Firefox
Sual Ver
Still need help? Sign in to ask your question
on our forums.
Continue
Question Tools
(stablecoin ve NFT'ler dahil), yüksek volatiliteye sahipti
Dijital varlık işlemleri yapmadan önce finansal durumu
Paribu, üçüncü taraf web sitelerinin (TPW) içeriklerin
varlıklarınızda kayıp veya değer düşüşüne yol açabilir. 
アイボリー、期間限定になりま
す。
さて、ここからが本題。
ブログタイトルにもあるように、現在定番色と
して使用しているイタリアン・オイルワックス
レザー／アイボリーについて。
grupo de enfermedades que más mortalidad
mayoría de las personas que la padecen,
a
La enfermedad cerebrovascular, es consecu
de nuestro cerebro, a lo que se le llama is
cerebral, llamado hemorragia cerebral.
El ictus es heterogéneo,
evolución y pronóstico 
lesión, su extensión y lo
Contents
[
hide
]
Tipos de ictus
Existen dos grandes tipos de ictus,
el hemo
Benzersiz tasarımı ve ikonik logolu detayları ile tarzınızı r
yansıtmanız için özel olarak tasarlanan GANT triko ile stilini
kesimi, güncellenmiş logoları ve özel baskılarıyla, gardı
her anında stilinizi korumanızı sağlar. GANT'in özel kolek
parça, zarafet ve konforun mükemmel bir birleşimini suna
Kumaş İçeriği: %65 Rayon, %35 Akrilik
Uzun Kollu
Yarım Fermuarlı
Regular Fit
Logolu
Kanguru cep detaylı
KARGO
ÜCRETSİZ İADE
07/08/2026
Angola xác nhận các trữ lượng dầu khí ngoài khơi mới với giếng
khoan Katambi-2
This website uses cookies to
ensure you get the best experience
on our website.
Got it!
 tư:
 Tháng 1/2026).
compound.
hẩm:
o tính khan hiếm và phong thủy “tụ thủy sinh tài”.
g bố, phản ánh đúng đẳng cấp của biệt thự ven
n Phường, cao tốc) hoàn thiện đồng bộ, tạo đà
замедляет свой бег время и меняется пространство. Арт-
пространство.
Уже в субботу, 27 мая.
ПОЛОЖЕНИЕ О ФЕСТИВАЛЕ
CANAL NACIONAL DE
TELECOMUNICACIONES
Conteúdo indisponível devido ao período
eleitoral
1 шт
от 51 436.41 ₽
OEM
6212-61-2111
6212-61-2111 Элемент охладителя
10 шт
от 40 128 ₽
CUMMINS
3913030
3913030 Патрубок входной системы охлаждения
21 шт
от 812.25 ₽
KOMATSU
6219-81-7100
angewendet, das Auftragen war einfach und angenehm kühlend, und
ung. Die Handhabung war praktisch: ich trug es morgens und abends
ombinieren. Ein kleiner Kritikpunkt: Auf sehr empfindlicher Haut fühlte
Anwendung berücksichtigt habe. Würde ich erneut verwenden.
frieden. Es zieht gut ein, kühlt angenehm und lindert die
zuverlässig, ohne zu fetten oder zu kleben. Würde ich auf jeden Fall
========================================
- [Problem to work on]:
Provide an exact transcription of every entry above.

- [Solution for this problem]:
Firefox
Sual Ver
Still need help? Sign in to ask your question
on our forums.
Continue
Question Tools
(stablecoin ve NFT'ler dahil), yüksek volatiliteye sahipti
Dijital varlık işlemleri yapmadan önce finansal durumu
Paribu, üçüncü taraf web sitelerinin (TPW) içeriklerin
varlıklarınızda kayıp veya değer düşüşüne yol açabilir. 
アイボリー、期間限定になりま
す。
さて、ここからが本題。
ブログタイトルにもあるように、現在定番色と
して使用しているイタリアン・オイルワックス
レザー／アイボリーについて。
grupo de enfermedades que más mortalidad
mayoría de las personas que la padecen,
a
La enfermedad cerebrovascular, es consecu
de nuestro cerebro, a lo que se le llama is
cerebral, llamado hemorragia cerebral.
El ictus es heterogéneo,
evolución y pronóstico 
lesión, su extensión y lo
Contents
[
hide
]
Tipos de ictus
Existen dos grandes tipos de ictus,
el hemo
Benzersiz tasarımı ve ikonik logolu detayları ile tarzınızı r
yansıtmanız için özel olarak tasarlanan GANT triko ile stilini
kesimi, güncellenmiş logoları ve özel baskılarıyla, gardı
her anında stilinizi korumanızı sağlar. GANT'in özel kolek
parça, zarafet ve konforun mükemmel bir birleşimini suna
Kumaş İçeriği: %65 Rayon, %35 Akrilik
Uzun Kollu
Yarım Fermuarlı
Regular Fit
Logolu
Kanguru cep detaylı
KARGO
ÜCRETSİZ İADE
07/08/2026
Angola xác nhận các trữ lượng dầu khí ngoài khơi mới với giếng
khoan Katambi-2
This website uses cookies to
ensure you get the best experience
on our website.
Got it!
 tư:
 Tháng 1/2026).
compound.
hẩm:
o tính khan hiếm và phong thủy “tụ thủy sinh tài”.
g bố, phản ánh đúng đẳng cấp của biệt thự ven
n Phường, cao tốc) hoàn thiện đồng bộ, tạo đà
замедляет свой бег время и меняется пространство. Арт-
пространство.
Уже в субботу, 27 мая.
ПОЛОЖЕНИЕ О ФЕСТИВАЛЕ
CANAL NACIONAL DE
TELECOMUNICACIONES
Conteúdo indisponível devido ao período
eleitoral
1 шт
от 51 436.41 ₽
OEM
6212-61-2111
6212-61-2111 Элемент охладителя
10 шт
от 40 128 ₽
CUMMINS
3913030
3913030 Патрубок входной системы охлаждения
21 шт
от 812.25 ₽
KOMATSU
6219-81-7100
angewendet, das Auftragen war einfach und angenehm kühlend, und
ung. Die Handhabung war praktisch: ich trug es morgens und abends
ombinieren. Ein kleiner Kritikpunkt: Auf sehr empfindlicher Haut fühlte
Anwendung berücksichtigt habe. Würde ich erneut verwenden.
frieden. Es zieht gut ein, kühlt angenehm und lindert die
zuverlässig, ohne zu fetten oder zu kleben. Würde ich auf jeden Fall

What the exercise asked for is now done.